With nkit4nodejs module you can convert XML string to JavaScript data and vise versa.
With XML-to-JavaScript-data possibilities you can:
Simply convert XML to JavaScript data with the same structure.
Create JavaScript data structures, which are different from the structure of XML source.
Create multiple JavaScript structures from one XML source.
Explicitly identify those elements and attributes in XML source that you want to use for building JavaScript data structures. Thus, it's possible to filter out unnecessary XML-data.
Explicitly define Javascript type of scalar (primitive) data, fetched from XML source. Integers, numbers, strings, datetimes and booleans are supported.
Control progress of chunked download and parsing of big XML string
With extra options you can tune some aspects of conversion:
- trim strings
- explicitly define white space characters for trim option
- define special key to collect all element attributes
Conversion is carried out using SAX parser Expat, so it's fast and uses less memory when parsing huge XML files.
This module faster then any other xml-to-JavaScript module, written in pure JavaScript. For example, nkit4nodejs is about 5-8 times faster than popular xml2js module on parsing 20Mb XML file (see test/compare.js for comparison code).
Module supports not only native Expat XML encodings, but also many others (see /deps/nkit/src/encoding/langs.inc)
With JavaScript-Data-to-XML possibilities you can:
- Create xml string with the same structure as JavaScript data
- Define root element name of result xml string
- Define item element name for arrays
- Define encoding of result xml string
- Pretty print with custom indentation and newline characters
- Define special object key name for attributes
- Define special object key name for text
- Define which elements of result xml string must contain CDATA section
- Define precision for float numbers
- Define format for Date objects
- Define representation for true and false values
- Explicitly define order in which Object keys will be printed to XML text
- Define type of result: string or node.Buffer
Installation
Requirements
nkit4nodejs module supports node.js v0.8 - v0.12 and v4 - v6
nkit4nodejs module must be compiled, so you have to install "build essentials" (if not yet):
for debian compatible linux (Debian, Ubuntu, etc.):
sudo apt-get install build-essential
for red hat compatible linux (RHEL, SUSE, CentOS, etc.):
sudo yum groupinstall "Development Tools"
for Windows:
Install MS Visual Studio 2012 or higher (MSVS Express is ok)

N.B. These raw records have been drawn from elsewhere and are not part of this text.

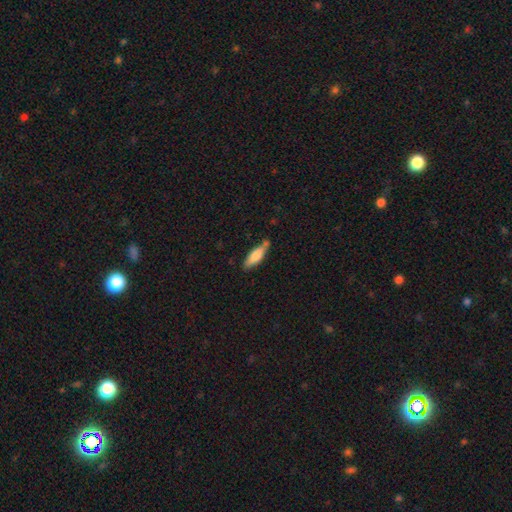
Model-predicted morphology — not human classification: This appears to be a smooth galaxy with no disk features (71%) that is cigar-shaped (53%). Merging: none (67%).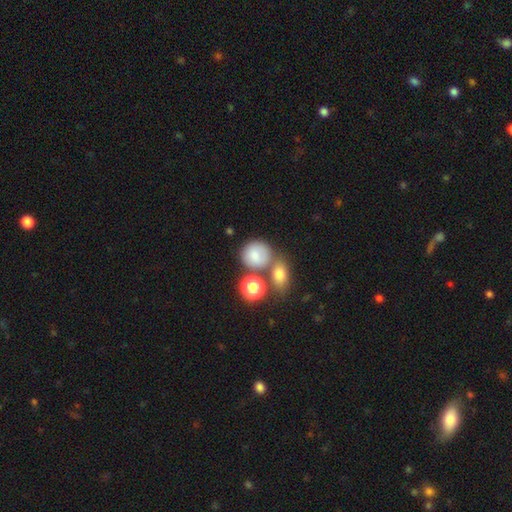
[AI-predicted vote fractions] Smooth or featured? Predicted: smooth (p=0.78). How rounded? Predicted: round (p=0.80). Merging? Predicted: none (p=0.53).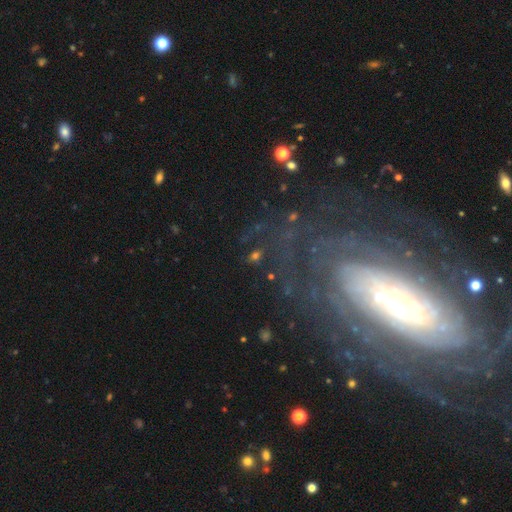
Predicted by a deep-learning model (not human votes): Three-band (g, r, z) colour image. It shows a featured or disk galaxy (36%). Merging: none (66%).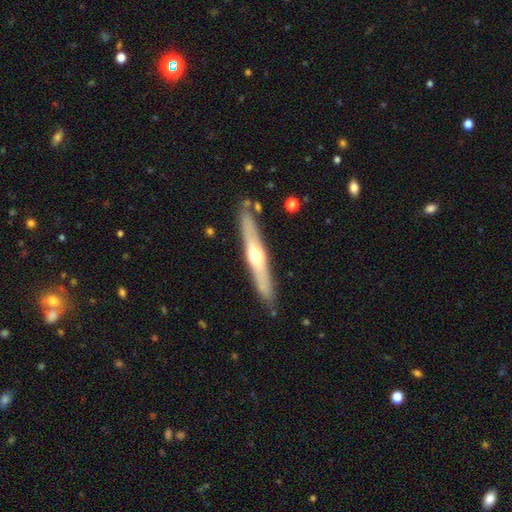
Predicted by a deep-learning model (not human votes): A featured or disk galaxy (58%) viewed edge-on (92%) with a rounded central bulge (87%). Merging: none (86%).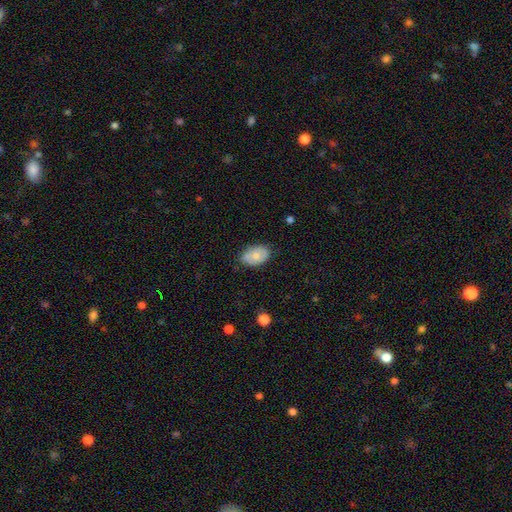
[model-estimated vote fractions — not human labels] Morphology: type=smooth (68%); roundness=in between (87%); merging=none (73%).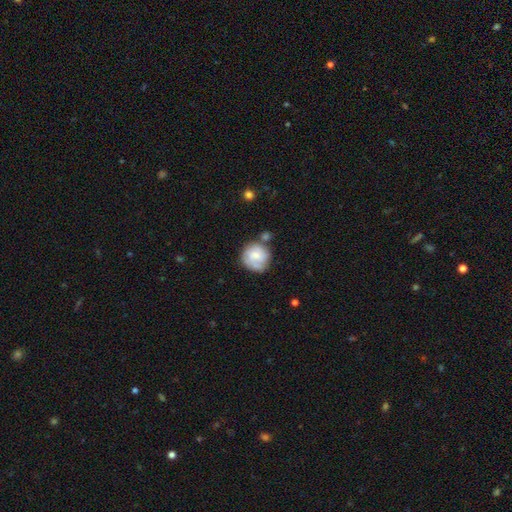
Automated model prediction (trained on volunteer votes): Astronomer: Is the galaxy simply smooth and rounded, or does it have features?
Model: smooth — 54% (runner-up: featured or disk, 39%).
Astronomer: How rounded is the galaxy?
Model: round — 86%.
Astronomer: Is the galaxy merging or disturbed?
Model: none — 57%.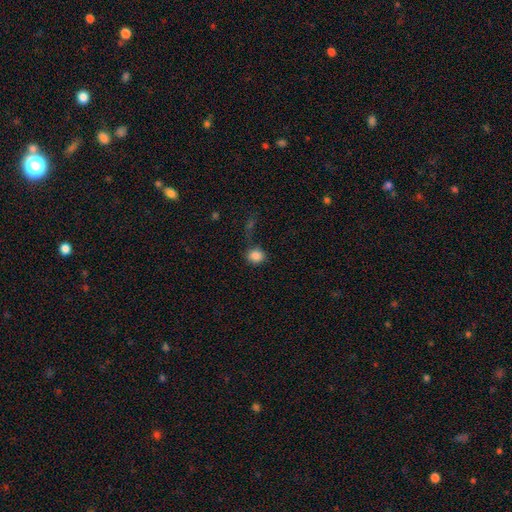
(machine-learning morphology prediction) Smooth or featured? smooth (85%)
How rounded? round (74%)
Merging? none (69%)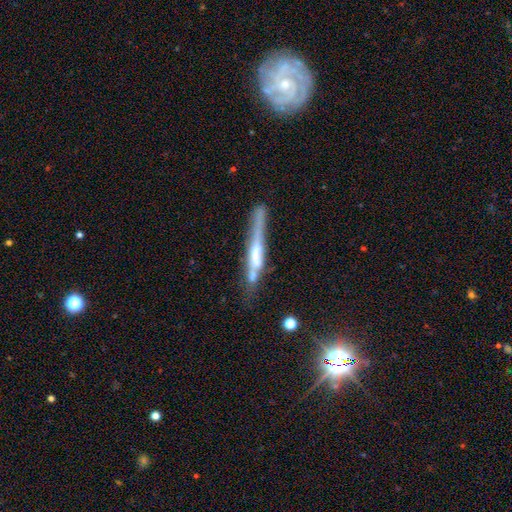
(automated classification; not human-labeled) This appears to be a featured or disk galaxy (60%) viewed edge-on (88%) with no central bulge (40%). Merging: none (52%).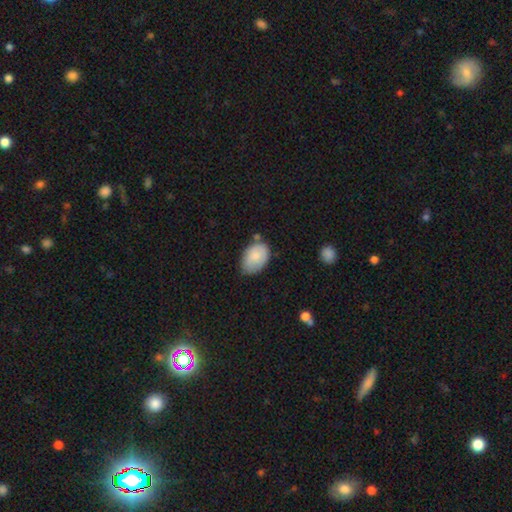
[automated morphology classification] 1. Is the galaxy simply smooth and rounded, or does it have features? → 83% smooth, 10% featured or disk, 7% star or artifact.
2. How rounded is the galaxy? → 87% in between, 12% round, 1% cigar-shaped.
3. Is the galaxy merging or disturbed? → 59% none, 30% minor disturbance, 6% merger, 6% major disturbance.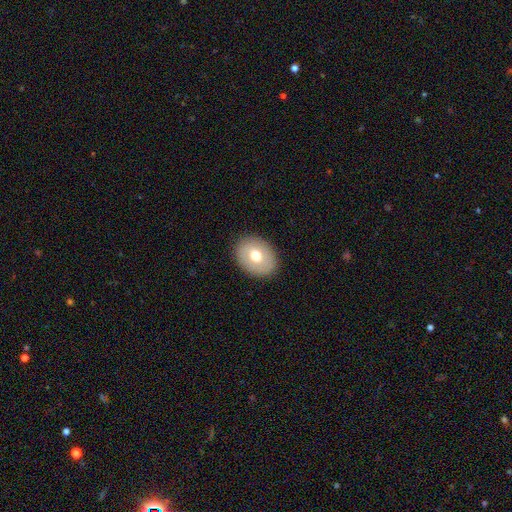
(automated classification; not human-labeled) smooth-or-featured: smooth: 67% | featured or disk: 25% | star or artifact: 8%
  how-rounded: in between: 59% | round: 41% | cigar-shaped: 1%
  merging: none: 88% | minor disturbance: 9% | major disturbance: 3% | merger: 1%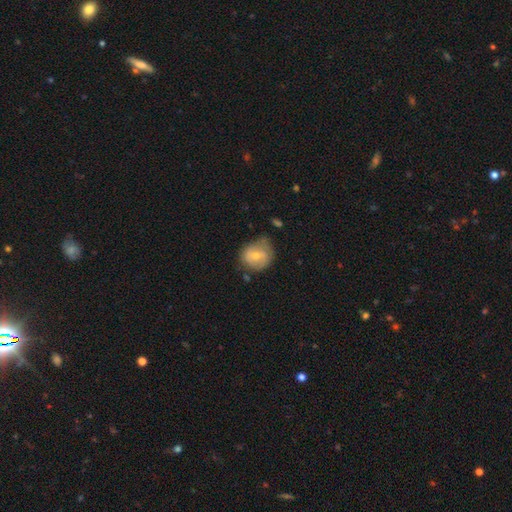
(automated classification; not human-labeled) smooth_or_featured: smooth (p=0.58) [alt: featured or disk p=0.35]
how_rounded: round (p=0.66) [alt: in between p=0.33]
merging: none (p=0.51) [alt: minor disturbance p=0.32]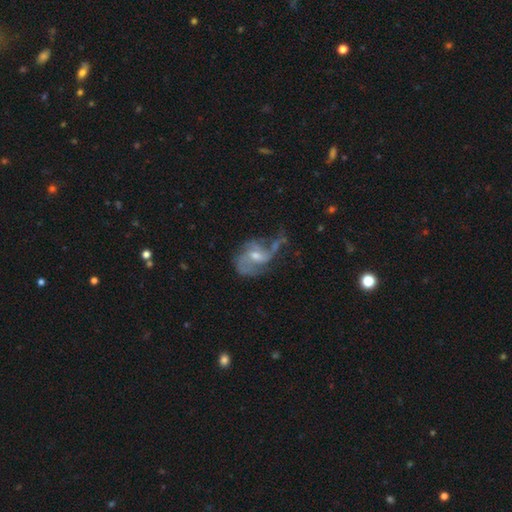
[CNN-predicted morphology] smooth_or_featured: featured or disk (p=0.77) [alt: smooth p=0.15]
disk_edge_on: no (p=0.97) [alt: yes p=0.03]
bar: no (p=0.45) [tied with: weak p=0.45]
has_spiral_arms: yes (p=0.86) [alt: no p=0.14]
spiral_winding: loose (p=0.43) [alt: medium p=0.41]
spiral_arm_count: 2 (p=0.45) [alt: 3 p=0.22]
bulge_size: moderate (p=0.51) [alt: small p=0.42]
merging: none (p=0.36) [alt: major disturbance p=0.34]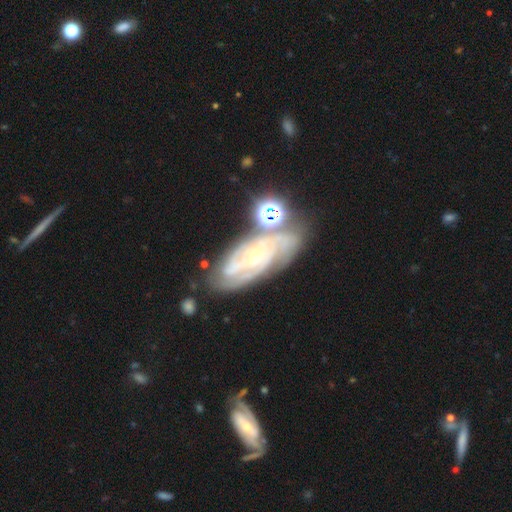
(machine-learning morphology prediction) Overall: featured or disk (84%). Edge-on disk: no (94%). Bar: no (66%). Spiral arms: yes (96%). Spiral arm count: 3 (29%; can't tell 27%). Spiral winding: tight (69%). Bulge size: small (72%). Merging: none (64%).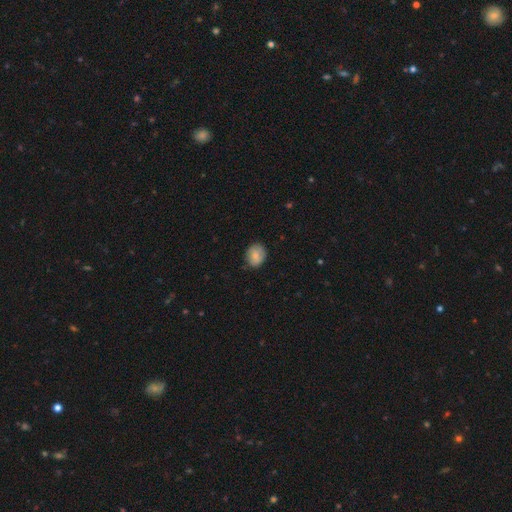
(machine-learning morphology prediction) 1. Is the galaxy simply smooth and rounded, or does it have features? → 76% smooth, 17% featured or disk, 8% star or artifact.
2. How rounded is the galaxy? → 54% round, 45% in between, 1% cigar-shaped.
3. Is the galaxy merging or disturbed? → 77% none, 18% minor disturbance, 4% major disturbance, 1% merger.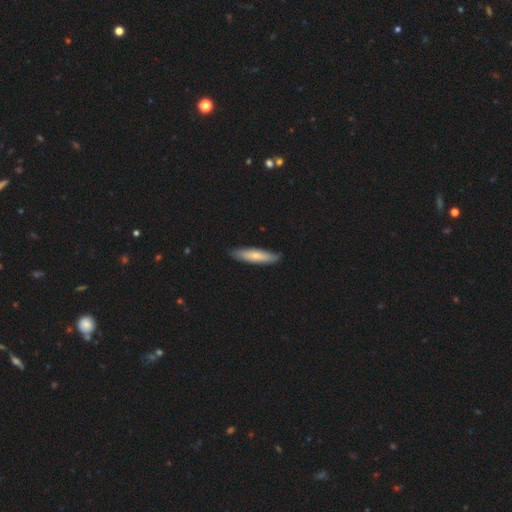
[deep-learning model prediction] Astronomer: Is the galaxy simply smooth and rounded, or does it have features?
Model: smooth — 67%.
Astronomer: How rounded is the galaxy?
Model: cigar-shaped — 78%.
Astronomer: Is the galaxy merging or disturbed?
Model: none — 86%.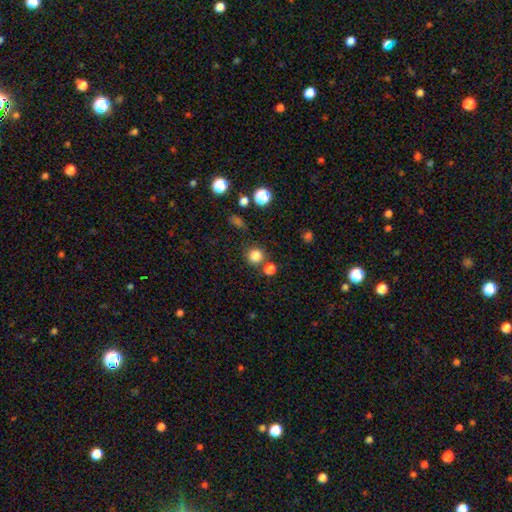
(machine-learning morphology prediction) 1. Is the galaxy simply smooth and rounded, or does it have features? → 82% smooth, 14% star or artifact, 4% featured or disk.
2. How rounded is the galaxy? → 92% round, 7% in between, 1% cigar-shaped.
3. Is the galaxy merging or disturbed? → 78% none, 10% merger, 8% minor disturbance, 3% major disturbance.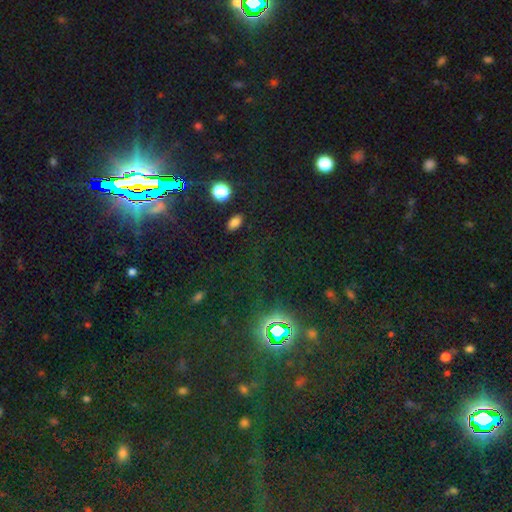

in Mac OS use XCode & brew
On Linux and Mac OS
npm install nkit4nodejs
On Windows
Library compiles on MSVS version >= 2012:
set GYP_MSVS_VERSION=2012
npm install nkit4nodejs
or
set GYP_MSVS_VERSION=2013
npm install nkit4nodejs
XML to JavaScript data conversion
Parsing without mappings
Quick start
Suppose, we have this xml string:
<?xml version="1.0" encoding="UTF-8" standalone="yes"?>
<persons type="sample">
<person>
<name>Jack</name>
<phone>+122233344550</phone>
<phone>+122233344551</phone>
</person>
<person>
<name>Boris</name>
<phone>+122233344553</phone>
<phone>+122233344554</phone>
</person>
any text
</persons>
If we call this script:
var nkit = require('nkit4nodejs');
var options = {
"trim": true,
"attrkey": "$",
"textkey": "_",
"explicit_array": true
}
var builder = new nkit.AnyXml2VarBuilder(options);
builder.feed(xmlString);
var result = builder.end();
var root_element_name = builder.root_name()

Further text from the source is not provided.